Cipriano’s lawyer, Robert Eglet, told jurors that Takeda was “needlessly endangering the public with an unreasonably dangerous drug,” and the company valued profits over patients’ safety.
“Takeda and everyone involved with them doesn’t want to play by the rules,” said Eglet, representing Cipriano, of Henderson, who filed suit against the drug maker last year. “They infected everybody.”
Takeda lawyer Craig Thompson called bladder cancer a “slow-growing disease” and that Actos did not cause the disease in Cipriano or Triana.
“It is critical to respond and set the record straight when necessary,” he said. “It’s critical to respond when incorrect statements are being made. … Our job, our obligation and our goal has been to present our facts and represent our client in a zealous manner.”

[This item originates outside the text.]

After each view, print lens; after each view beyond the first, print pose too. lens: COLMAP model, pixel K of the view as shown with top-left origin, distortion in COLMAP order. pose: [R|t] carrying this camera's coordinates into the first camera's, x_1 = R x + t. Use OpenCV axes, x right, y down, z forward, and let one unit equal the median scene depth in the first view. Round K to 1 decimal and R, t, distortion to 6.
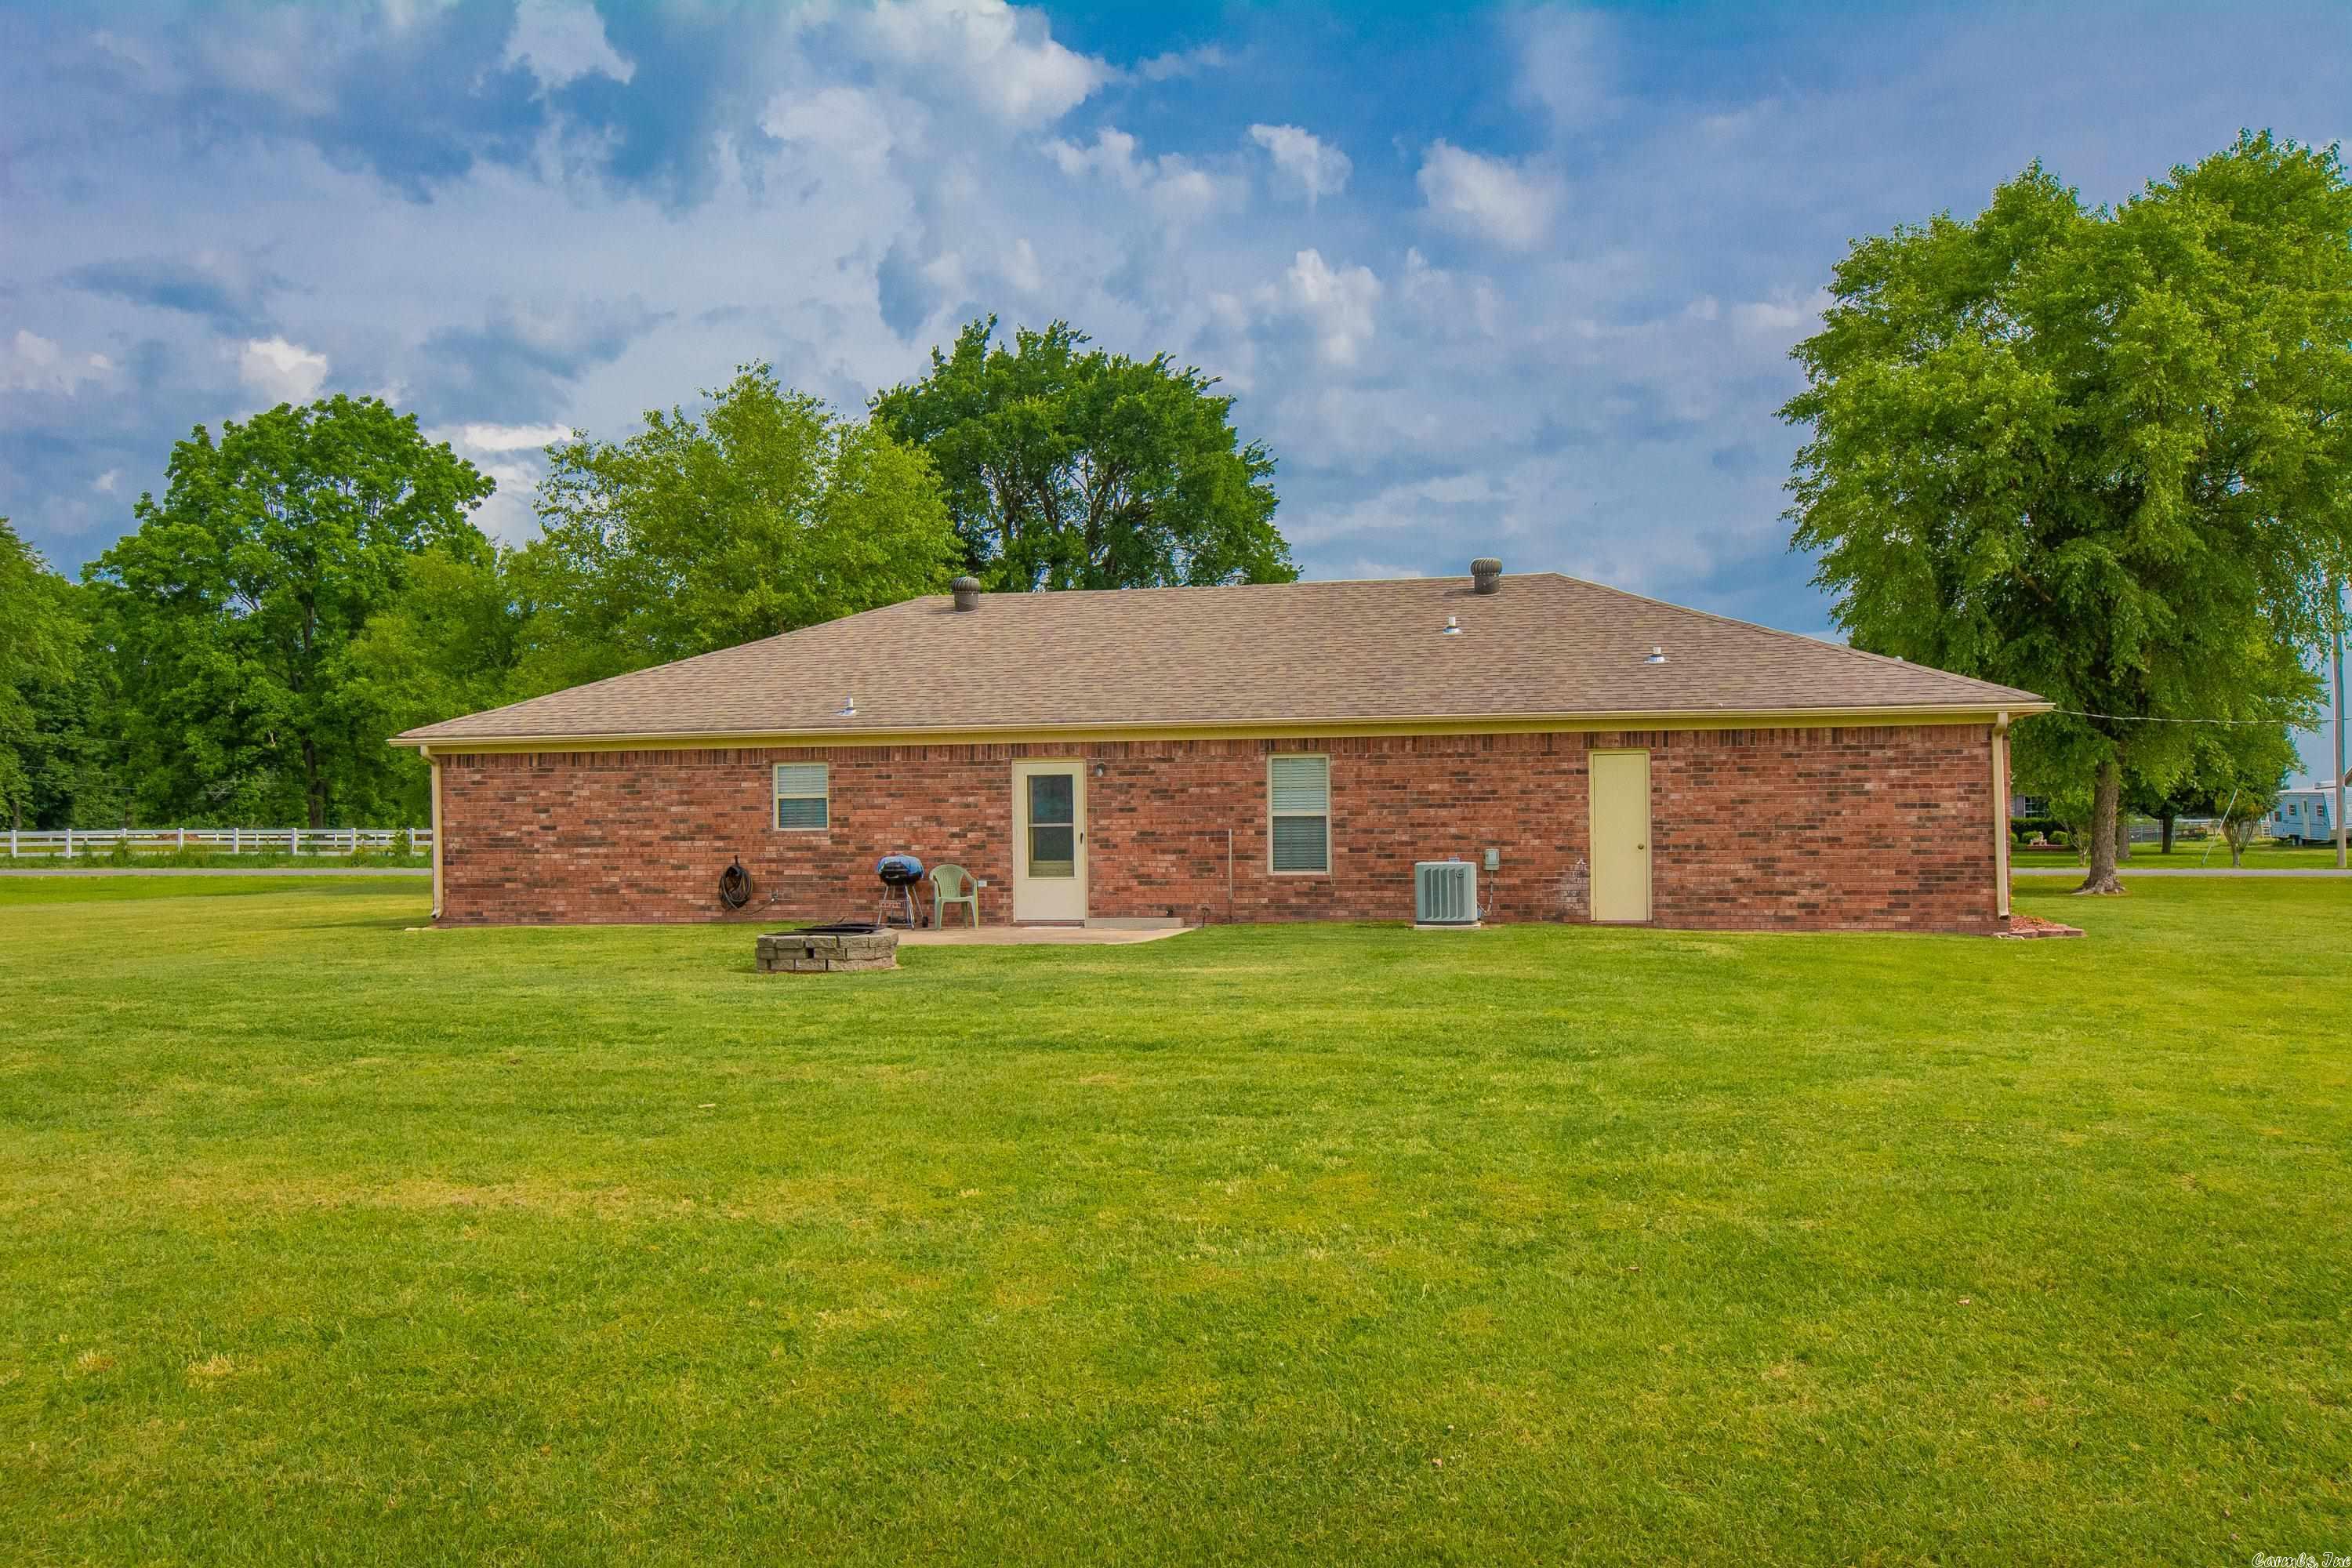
lens RADIAL K [[2012.4, 0, 1211.6], [0, 2012.4, 805.5], [0, 0, 1]] dist [0.033743, -0.035811]
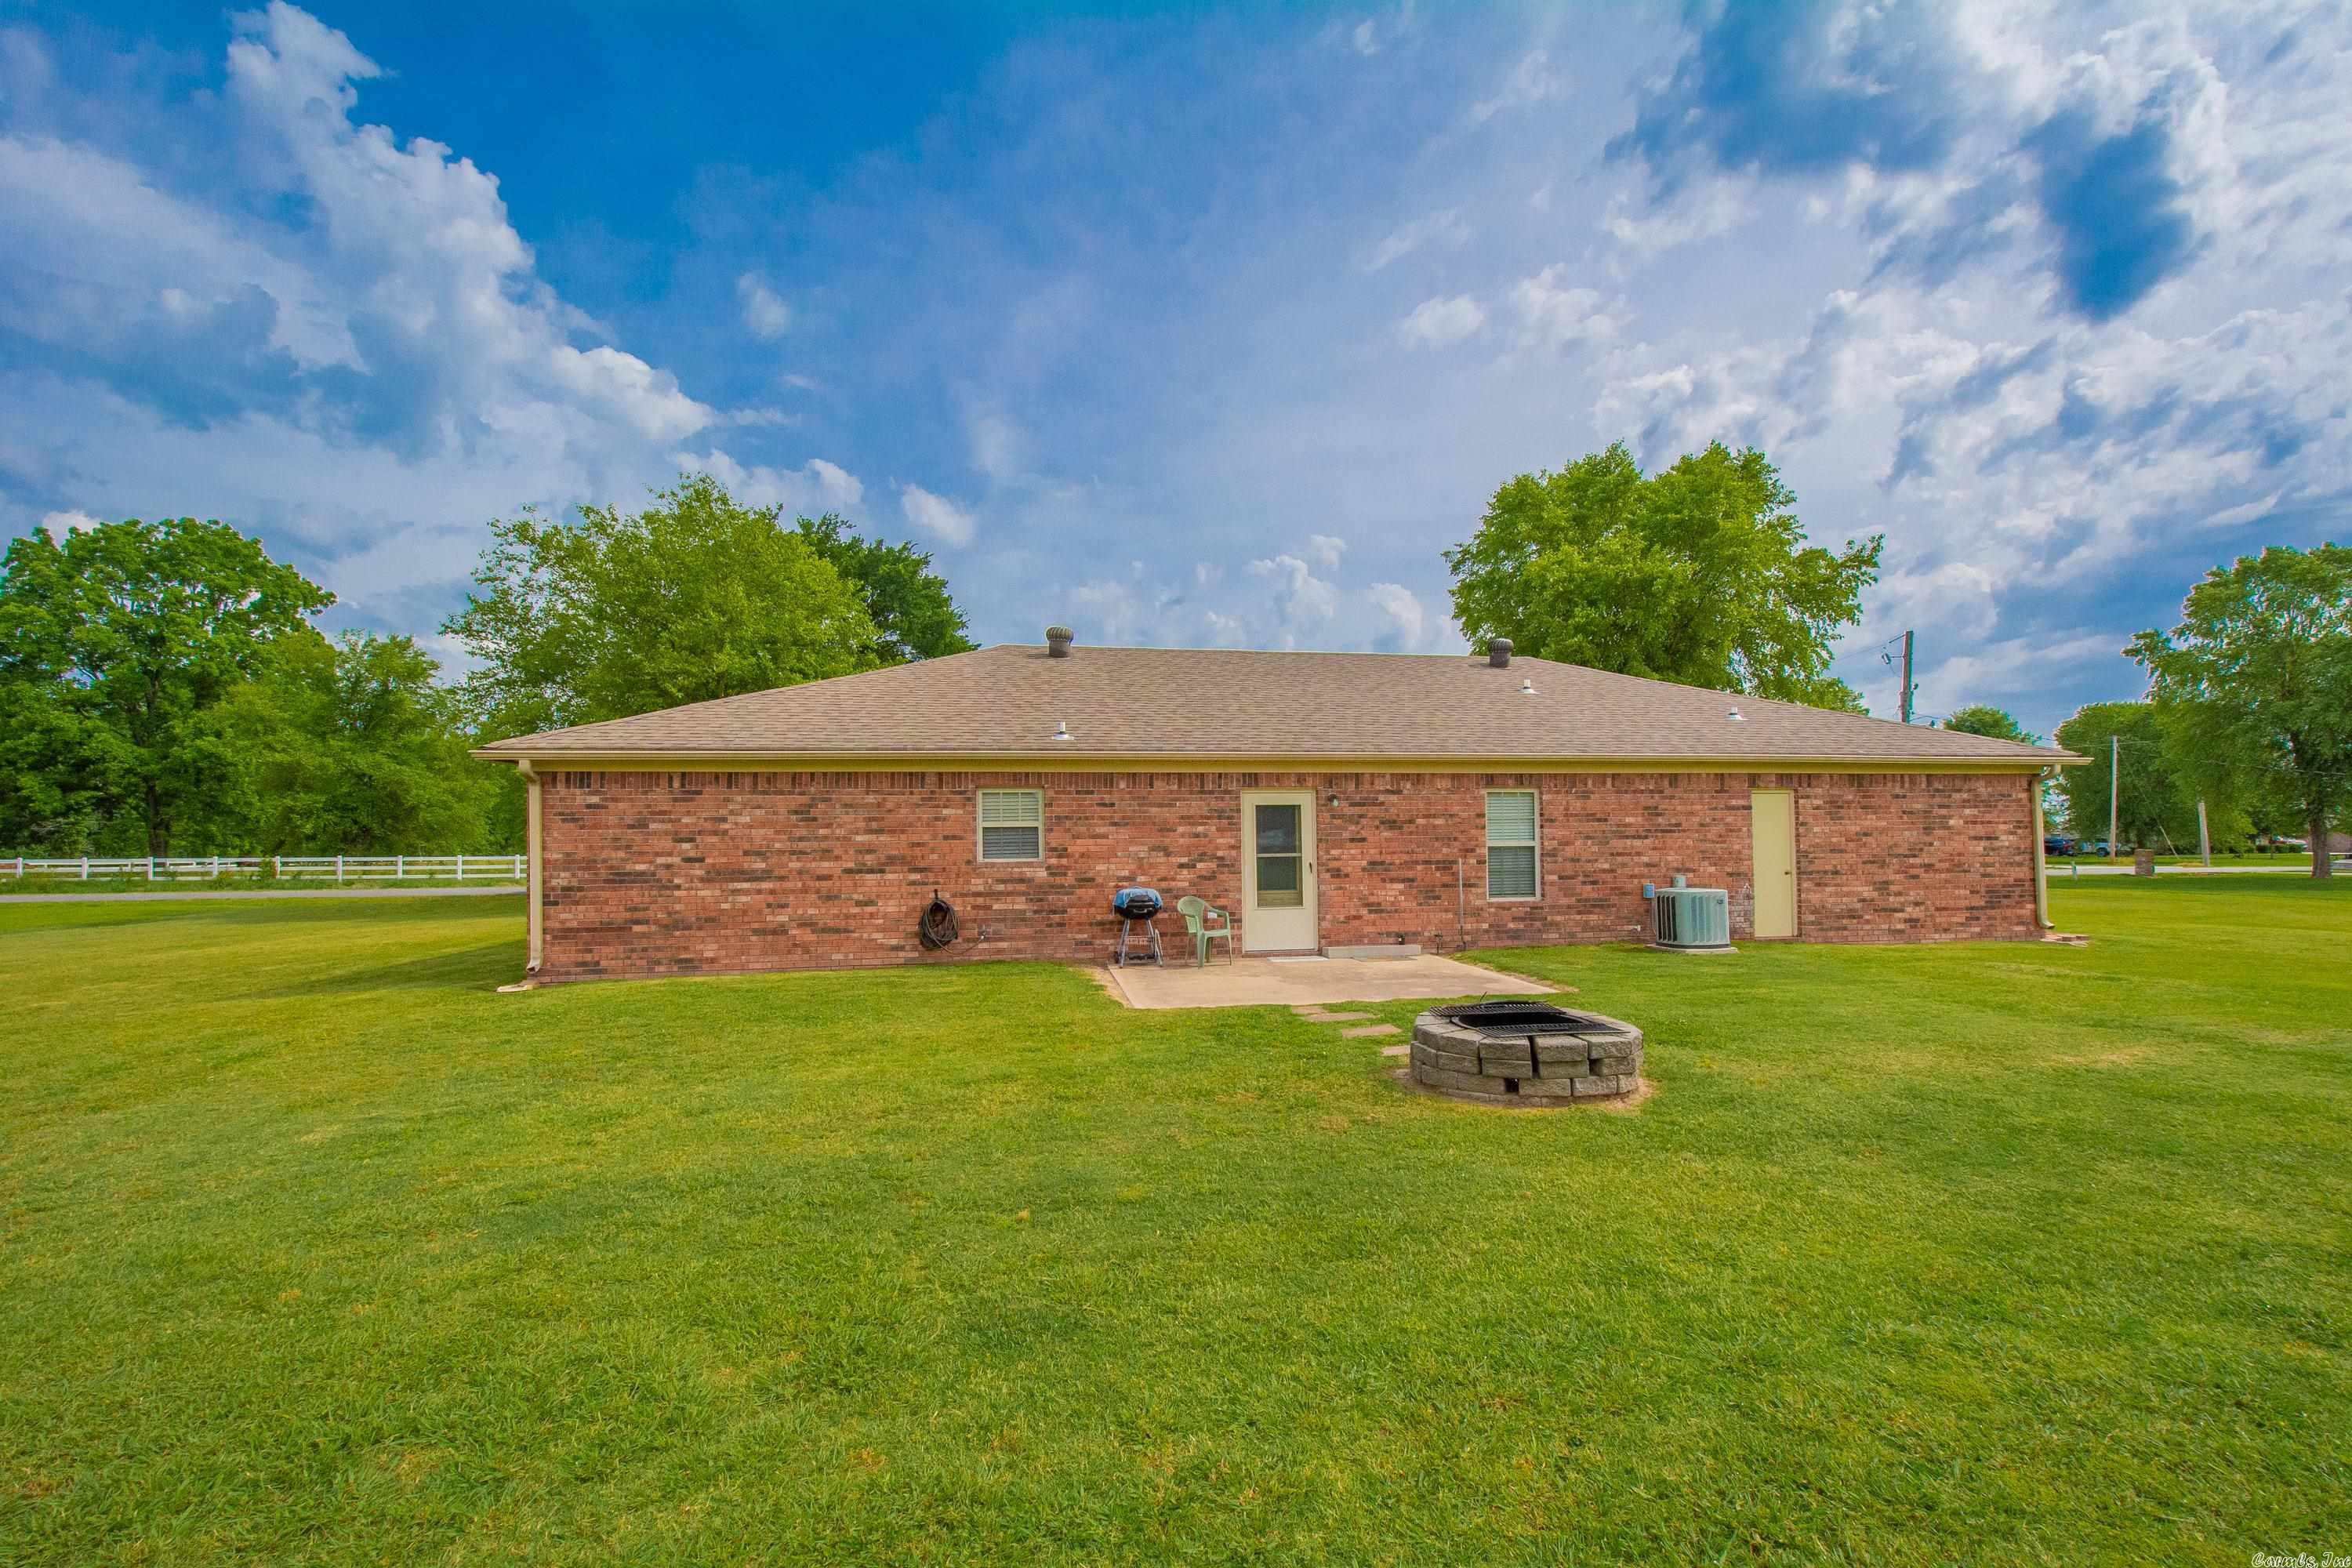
lens RADIAL K [[1030.7, 0, 1185.4], [0, 1030.7, 863.0], [0, 0, 1]] dist [0.009202, -0.001048]
pose [[0.926412, -0.005527, 0.376470, -0.313713], [-0.001978, 0.999807, 0.019546, 0.003681], [-0.376506, -0.018852, 0.926223, 0.544460]]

Cipriano’s case was consolidated with Triana’s for the trial. Along with thousands across the country, the women said they were not warned about cancer risks.
Eglet asked the jury to award Triana $35 million and Cipriano $25 million in compensatory damages, along with another $3.5 to $5.25 million for Triana’s husband, Hiram for loss of consortium.
“This is a case about corporate greed,” said Eglet, the first lawyer to give a closing argument.
Last month, a federal jury in Louisiana imposed $6 billion in punitive damages against the company.
Before Monday’s arguments started, Clark County District Judge Kerry Earley read a list of 58 jury instructions, including one that stated defense counsel engaged in “pattern of misconduct” throughout the trial, which began with jury instructions Feb. 10.
The instruction was the result of a sanction against the defense attorneys who the judge said repeatedly violated court orders.
Throughout the trial, attorneys for Cipriano and Triana have tried to show that Takeda did not inform patients or doctors about the risk of bladder cancer associated with the use of Actos, first sold in the United States in 1999.
Triana took Actos for two years, between 2005 and 2007, and Cipriano took it for 14 months before the drug maker mentioned the cancer risk in package warnings.
In June 2011, the Food and Drug Administration issued a warning that use of Actos for more than a year may be associated with an increased risk of bladder cancer.
Cipriano and Triana were both diagnosed with bladder cancer in 2012 and have undergone multiple surgeries to remove their tumors.
Takeda destroyed computers and shredded documents that contained information about the risks of the drug, Eglet said.
“They erased everything,” Eglet said. “Is that playing by the rules, or is that playing by Takeda’s rules?”
While Cipriano’s cancer was in remission, Triana discovered last week that her cancer returned, Eglet told the jury as he placed his hand on Triana’s shoulder.
“And you know from the evidence that it’s likelier than 50 percent that the same thing is going to happen to Mrs. Cipriano,” Eglet said, then placing his hand on Cipriano’s shoulder. “Mrs. Cirpiano is not a statistic. She is a living, breathing and feeling human being.”
Eglet asked jurors to “send a message to the community” and quoted Martin Luther King Jr. — “injustice anywhere is a threat to justice everywhere” — in his more than two hour closing argument.
He urged the jury to find that Takeda should pay punitive damages but did not disclose a figure.
“There’s no amount of money that will ever take care of Mrs. Triana and take this away,” Eglet said. “There’s no amount of money that will change what happened to Mrs. Cipriano and take away that fear that this will come back.”
Thompson’s closing argument is slated to continue after the trial resumes at 10:30 a.m. Tuesday.